Structured page parsing data

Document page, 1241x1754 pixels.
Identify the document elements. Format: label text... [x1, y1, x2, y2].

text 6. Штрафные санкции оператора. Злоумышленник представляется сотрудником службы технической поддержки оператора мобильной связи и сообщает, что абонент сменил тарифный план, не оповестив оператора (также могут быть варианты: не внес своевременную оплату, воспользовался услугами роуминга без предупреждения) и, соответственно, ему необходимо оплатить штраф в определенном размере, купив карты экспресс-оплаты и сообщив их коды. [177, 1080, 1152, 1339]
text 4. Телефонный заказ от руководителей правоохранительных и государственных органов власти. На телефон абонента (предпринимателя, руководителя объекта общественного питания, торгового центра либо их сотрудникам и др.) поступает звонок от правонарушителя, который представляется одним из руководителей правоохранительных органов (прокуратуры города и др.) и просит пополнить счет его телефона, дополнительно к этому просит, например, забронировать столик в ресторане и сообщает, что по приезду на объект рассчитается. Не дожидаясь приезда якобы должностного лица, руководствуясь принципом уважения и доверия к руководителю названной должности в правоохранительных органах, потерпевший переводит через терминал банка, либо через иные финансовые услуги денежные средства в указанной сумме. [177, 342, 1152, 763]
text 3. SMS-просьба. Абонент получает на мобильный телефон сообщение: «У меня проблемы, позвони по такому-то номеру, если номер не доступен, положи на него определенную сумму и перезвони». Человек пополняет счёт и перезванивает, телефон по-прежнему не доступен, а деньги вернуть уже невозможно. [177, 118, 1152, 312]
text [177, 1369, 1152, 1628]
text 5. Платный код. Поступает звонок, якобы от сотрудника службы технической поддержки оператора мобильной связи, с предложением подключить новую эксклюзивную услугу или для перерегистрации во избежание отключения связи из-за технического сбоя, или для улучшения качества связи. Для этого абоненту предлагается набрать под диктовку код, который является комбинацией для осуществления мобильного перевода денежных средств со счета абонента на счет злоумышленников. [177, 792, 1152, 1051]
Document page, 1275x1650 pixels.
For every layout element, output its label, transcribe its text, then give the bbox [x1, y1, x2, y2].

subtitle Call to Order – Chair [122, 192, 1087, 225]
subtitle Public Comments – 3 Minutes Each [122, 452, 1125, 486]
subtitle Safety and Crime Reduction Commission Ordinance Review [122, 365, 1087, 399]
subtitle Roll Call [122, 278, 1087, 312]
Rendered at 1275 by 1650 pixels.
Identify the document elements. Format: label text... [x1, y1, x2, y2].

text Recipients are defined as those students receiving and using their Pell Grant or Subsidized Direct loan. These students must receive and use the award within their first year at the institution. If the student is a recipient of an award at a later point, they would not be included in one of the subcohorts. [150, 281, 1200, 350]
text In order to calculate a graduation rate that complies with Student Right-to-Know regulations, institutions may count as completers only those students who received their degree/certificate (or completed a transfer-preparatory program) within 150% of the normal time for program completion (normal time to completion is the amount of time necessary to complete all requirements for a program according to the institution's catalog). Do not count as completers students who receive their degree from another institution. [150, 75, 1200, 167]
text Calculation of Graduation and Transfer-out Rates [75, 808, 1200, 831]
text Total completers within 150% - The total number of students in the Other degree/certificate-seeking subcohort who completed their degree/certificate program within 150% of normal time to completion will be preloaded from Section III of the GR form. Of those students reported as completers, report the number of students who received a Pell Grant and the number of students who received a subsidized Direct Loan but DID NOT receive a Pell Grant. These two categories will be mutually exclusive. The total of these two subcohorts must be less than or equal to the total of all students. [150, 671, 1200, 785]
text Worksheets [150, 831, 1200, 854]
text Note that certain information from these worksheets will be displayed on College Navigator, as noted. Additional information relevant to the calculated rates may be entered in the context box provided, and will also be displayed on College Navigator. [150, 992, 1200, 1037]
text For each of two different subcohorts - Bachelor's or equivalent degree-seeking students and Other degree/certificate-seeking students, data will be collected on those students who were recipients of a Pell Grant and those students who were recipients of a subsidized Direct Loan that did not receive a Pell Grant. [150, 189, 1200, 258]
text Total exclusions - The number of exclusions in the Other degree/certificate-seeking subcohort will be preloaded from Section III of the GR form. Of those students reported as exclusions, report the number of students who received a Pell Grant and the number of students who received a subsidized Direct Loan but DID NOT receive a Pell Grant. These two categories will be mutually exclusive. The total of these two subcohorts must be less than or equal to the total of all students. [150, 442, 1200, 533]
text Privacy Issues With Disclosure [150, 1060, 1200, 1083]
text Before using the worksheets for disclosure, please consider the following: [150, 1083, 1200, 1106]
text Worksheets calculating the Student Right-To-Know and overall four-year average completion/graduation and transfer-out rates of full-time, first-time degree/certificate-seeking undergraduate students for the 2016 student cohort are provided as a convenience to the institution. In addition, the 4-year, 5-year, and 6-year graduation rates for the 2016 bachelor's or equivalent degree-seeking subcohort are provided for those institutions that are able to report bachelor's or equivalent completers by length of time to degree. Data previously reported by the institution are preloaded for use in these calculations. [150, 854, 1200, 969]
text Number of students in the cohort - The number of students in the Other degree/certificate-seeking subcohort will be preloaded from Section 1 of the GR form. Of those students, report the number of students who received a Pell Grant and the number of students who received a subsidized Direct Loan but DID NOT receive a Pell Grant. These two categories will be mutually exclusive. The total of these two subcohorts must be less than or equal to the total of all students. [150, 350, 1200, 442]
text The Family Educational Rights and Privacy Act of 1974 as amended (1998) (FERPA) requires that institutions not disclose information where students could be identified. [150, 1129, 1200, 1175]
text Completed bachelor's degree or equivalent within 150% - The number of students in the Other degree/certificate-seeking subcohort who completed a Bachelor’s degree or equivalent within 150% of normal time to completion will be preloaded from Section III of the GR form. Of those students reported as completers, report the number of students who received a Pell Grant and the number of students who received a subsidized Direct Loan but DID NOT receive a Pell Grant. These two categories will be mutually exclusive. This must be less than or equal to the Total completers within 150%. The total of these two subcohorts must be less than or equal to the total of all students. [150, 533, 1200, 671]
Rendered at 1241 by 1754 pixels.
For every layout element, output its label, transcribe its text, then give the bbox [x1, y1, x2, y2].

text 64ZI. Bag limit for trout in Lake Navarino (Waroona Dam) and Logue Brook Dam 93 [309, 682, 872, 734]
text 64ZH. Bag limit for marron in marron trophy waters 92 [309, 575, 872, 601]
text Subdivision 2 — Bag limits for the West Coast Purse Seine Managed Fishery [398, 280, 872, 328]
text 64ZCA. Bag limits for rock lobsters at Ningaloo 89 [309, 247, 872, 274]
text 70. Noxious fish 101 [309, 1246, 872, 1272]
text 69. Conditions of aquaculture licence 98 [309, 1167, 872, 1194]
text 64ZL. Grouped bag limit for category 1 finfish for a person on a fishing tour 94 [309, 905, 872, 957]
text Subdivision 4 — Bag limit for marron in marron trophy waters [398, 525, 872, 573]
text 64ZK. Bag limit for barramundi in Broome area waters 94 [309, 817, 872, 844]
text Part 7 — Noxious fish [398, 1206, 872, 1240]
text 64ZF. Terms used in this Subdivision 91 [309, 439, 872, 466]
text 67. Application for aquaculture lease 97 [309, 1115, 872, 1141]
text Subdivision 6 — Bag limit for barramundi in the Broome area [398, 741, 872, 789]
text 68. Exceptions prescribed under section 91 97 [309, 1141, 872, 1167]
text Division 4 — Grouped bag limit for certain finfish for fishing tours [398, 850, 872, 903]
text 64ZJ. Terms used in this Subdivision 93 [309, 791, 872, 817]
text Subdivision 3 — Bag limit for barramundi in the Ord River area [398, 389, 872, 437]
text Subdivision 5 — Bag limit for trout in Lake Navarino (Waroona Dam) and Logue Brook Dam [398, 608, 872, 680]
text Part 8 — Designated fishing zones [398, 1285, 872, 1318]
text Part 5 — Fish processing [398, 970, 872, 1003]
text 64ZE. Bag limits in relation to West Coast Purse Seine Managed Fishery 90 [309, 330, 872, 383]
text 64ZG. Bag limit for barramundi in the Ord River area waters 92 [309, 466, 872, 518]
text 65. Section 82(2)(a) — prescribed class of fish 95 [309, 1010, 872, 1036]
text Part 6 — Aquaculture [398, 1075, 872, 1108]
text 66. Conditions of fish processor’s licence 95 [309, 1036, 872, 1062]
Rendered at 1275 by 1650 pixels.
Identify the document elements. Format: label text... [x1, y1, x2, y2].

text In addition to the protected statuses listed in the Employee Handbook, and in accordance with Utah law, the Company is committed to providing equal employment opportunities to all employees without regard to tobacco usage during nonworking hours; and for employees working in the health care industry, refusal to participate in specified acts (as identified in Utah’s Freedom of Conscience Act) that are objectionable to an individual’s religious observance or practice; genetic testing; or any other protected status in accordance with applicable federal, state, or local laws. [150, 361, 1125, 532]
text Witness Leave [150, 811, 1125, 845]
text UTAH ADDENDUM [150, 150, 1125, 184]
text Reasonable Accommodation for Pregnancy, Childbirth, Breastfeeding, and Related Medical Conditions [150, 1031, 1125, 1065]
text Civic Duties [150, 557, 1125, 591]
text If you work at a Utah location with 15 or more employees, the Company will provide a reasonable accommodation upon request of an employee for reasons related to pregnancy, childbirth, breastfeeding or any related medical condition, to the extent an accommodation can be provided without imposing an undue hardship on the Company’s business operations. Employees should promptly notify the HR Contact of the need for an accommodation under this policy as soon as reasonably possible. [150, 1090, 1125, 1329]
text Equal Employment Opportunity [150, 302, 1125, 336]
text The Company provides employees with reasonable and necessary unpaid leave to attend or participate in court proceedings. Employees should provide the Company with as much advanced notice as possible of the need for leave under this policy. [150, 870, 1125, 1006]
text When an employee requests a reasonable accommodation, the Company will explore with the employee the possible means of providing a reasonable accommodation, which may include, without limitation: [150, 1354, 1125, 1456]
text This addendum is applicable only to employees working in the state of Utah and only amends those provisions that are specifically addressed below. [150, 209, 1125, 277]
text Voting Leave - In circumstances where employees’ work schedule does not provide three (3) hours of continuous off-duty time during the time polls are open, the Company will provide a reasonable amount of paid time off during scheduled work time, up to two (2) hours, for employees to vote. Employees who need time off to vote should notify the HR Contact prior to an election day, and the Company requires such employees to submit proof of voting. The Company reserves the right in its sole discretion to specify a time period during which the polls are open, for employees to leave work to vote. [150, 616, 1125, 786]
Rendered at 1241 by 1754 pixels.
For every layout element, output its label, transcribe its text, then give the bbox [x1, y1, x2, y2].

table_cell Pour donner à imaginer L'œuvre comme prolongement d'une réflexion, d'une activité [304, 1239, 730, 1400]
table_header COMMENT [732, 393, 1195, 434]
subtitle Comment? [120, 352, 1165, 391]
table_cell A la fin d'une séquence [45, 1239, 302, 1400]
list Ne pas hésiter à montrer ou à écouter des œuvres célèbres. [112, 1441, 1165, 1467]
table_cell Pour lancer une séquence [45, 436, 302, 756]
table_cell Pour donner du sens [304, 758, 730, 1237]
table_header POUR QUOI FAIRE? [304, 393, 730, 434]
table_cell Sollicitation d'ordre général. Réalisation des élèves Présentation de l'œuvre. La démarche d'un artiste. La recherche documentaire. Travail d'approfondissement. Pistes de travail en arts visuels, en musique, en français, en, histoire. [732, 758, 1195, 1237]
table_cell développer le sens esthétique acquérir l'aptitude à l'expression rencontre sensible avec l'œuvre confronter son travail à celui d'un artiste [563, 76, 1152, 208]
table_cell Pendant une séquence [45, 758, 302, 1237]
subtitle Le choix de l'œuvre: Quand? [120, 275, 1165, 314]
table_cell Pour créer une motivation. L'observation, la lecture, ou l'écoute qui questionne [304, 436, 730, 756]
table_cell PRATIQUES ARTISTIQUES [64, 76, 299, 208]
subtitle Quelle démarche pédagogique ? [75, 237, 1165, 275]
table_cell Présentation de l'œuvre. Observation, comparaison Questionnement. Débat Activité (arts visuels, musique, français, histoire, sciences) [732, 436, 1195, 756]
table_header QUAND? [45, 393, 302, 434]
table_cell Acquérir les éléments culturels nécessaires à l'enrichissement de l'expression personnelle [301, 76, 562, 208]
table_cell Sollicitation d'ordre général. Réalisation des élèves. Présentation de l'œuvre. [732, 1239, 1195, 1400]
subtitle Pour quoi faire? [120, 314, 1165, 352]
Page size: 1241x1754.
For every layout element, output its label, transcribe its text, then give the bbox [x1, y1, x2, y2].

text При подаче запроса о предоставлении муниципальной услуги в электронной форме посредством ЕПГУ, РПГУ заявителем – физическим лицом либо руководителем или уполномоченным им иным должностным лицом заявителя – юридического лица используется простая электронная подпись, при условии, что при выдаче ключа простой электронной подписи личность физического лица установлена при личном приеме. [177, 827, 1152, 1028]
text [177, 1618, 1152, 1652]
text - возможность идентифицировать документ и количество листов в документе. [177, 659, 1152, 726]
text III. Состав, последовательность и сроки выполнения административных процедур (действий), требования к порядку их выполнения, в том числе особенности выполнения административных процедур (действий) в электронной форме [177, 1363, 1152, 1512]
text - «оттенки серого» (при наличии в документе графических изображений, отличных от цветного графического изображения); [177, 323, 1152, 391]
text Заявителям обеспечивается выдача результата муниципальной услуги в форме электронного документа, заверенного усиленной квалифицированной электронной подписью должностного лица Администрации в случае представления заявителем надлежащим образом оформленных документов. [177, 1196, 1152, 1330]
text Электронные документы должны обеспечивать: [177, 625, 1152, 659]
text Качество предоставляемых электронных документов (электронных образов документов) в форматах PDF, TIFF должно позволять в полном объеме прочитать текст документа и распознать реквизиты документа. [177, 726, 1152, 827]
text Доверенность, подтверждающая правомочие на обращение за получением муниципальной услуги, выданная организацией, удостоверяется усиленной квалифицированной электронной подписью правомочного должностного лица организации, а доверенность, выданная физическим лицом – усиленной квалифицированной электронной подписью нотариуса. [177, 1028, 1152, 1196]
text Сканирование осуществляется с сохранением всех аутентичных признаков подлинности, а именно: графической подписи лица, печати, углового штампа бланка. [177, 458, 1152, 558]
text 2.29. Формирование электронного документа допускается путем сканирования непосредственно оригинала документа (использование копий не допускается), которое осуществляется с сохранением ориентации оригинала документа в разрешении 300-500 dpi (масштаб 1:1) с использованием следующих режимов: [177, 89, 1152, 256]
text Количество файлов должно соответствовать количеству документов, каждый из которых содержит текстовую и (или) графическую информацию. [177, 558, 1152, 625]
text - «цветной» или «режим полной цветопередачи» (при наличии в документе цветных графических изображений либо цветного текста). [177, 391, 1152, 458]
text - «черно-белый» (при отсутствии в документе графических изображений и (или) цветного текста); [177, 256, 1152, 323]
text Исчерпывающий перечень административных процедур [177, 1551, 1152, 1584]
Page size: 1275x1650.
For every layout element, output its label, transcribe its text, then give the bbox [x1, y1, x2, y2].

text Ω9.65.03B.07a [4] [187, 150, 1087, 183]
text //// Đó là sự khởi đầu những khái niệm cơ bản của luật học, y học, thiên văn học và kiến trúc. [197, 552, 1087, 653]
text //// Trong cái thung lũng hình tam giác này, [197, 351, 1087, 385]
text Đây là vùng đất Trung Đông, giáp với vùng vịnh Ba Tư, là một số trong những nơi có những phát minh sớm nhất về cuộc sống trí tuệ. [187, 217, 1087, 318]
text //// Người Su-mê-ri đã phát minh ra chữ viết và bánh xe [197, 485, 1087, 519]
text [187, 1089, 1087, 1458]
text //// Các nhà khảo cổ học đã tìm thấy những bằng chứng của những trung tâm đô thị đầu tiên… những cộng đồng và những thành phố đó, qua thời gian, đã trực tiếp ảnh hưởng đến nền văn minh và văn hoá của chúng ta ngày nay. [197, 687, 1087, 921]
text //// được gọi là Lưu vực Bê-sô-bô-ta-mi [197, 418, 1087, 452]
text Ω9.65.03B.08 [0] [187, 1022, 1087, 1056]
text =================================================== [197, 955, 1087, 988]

• ASSIGNED TASK
Count how many lines of the records hold the string "Conditions"; the answer is that number alone.

• ANSWER TO THE PROBLEM
3